• _Task prompt_:
Keep every line in which "lines" occurs and drop the rest of the data.

*** Opening Data listing ***

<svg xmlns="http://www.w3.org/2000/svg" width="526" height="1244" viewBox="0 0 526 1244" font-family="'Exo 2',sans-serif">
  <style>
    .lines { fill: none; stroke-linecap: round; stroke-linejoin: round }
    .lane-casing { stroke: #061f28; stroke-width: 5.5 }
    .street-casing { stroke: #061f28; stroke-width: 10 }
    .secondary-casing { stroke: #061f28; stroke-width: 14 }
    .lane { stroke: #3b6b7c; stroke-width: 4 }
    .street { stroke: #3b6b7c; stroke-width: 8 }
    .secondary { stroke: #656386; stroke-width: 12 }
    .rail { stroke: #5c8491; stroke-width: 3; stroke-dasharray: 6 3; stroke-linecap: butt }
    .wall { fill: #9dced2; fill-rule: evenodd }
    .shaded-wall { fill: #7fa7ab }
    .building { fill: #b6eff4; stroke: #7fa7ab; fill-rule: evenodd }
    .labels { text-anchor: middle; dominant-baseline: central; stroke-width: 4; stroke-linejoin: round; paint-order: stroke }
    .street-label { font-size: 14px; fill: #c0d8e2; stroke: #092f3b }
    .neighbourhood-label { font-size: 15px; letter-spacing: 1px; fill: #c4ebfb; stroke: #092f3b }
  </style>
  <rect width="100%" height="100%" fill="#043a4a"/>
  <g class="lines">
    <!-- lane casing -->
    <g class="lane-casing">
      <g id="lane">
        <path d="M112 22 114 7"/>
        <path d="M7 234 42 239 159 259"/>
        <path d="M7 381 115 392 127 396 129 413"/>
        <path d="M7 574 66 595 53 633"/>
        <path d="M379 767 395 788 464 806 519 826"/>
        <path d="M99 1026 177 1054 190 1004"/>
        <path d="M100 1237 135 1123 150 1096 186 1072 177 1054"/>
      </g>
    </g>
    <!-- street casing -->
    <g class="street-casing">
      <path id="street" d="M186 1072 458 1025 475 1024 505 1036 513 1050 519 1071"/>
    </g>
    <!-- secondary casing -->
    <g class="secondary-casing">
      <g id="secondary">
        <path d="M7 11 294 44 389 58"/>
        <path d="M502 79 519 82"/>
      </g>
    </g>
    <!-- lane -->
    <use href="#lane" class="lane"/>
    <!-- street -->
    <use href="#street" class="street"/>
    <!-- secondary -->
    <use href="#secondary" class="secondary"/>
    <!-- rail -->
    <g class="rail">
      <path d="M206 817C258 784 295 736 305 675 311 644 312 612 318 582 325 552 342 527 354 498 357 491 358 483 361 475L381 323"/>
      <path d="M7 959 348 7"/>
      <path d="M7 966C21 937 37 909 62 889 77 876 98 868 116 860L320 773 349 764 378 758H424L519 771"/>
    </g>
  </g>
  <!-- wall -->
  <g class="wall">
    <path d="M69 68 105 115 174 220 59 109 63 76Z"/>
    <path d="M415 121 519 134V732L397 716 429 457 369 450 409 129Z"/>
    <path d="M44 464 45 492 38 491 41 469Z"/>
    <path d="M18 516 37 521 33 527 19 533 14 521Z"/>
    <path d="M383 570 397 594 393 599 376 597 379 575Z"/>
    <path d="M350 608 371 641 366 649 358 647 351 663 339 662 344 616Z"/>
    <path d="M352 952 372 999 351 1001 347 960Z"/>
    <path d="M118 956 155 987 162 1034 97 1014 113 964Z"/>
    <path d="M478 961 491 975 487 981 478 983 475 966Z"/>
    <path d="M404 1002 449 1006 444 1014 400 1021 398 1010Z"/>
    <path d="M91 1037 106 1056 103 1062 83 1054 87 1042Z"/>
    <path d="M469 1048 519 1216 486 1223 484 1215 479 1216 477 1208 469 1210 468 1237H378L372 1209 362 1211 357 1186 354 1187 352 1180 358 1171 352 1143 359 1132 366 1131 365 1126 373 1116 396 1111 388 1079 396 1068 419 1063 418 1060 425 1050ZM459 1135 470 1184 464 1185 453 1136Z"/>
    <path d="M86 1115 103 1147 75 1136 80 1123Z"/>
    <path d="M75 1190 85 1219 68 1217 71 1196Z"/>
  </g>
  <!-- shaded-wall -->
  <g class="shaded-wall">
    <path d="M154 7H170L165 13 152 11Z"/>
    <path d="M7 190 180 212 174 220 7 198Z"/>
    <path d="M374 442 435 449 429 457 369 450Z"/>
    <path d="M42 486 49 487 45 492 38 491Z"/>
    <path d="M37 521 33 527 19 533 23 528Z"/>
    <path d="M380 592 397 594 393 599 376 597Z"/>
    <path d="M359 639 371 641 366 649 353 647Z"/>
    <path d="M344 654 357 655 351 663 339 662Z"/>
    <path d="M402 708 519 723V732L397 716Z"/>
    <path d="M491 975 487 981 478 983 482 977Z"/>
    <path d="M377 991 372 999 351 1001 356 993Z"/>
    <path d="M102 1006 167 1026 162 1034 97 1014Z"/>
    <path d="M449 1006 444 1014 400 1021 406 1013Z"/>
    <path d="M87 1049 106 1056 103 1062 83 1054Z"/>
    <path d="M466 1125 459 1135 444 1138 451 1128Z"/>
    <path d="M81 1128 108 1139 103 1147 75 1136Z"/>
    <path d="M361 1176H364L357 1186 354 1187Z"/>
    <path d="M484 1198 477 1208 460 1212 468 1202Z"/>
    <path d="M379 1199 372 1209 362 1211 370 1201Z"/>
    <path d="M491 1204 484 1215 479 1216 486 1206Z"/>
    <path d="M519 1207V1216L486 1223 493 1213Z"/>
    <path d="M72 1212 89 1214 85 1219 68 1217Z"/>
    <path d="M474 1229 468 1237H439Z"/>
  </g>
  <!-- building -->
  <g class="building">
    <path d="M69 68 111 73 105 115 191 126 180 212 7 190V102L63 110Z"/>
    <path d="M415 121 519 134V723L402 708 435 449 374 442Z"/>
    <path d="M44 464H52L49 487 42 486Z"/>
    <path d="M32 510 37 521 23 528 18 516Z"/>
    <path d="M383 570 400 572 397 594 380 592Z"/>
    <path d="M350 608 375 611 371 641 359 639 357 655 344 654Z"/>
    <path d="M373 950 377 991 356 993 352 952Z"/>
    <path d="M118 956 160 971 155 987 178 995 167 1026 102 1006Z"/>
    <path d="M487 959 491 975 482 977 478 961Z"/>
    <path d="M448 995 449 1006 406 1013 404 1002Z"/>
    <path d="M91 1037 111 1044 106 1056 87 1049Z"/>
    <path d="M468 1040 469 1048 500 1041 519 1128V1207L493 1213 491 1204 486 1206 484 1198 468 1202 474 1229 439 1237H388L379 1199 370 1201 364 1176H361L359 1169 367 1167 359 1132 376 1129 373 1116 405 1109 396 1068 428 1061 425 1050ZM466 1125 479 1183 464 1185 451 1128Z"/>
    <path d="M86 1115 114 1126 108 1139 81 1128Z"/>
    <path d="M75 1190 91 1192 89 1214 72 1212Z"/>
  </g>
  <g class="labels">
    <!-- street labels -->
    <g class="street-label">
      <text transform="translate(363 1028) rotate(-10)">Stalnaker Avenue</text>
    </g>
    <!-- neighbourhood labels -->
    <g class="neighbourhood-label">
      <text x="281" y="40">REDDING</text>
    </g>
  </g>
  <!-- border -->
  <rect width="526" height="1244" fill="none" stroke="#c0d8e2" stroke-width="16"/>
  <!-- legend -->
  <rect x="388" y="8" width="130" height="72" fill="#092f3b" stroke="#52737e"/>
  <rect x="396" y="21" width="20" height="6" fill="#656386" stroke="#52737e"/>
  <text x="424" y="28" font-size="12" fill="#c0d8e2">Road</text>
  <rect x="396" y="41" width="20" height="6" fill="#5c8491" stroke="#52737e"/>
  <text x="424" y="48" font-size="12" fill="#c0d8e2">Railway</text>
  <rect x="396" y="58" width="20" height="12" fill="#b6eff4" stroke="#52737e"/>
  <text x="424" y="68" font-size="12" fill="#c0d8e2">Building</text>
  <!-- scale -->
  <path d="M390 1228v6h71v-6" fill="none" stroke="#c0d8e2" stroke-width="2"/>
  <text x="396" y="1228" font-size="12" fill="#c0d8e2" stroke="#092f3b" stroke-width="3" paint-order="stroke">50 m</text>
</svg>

*** Closing Data listing ***

• _Task solution_:
    .lines { fill: none; stroke-linecap: round; stroke-linejoin: round }
  <g class="lines">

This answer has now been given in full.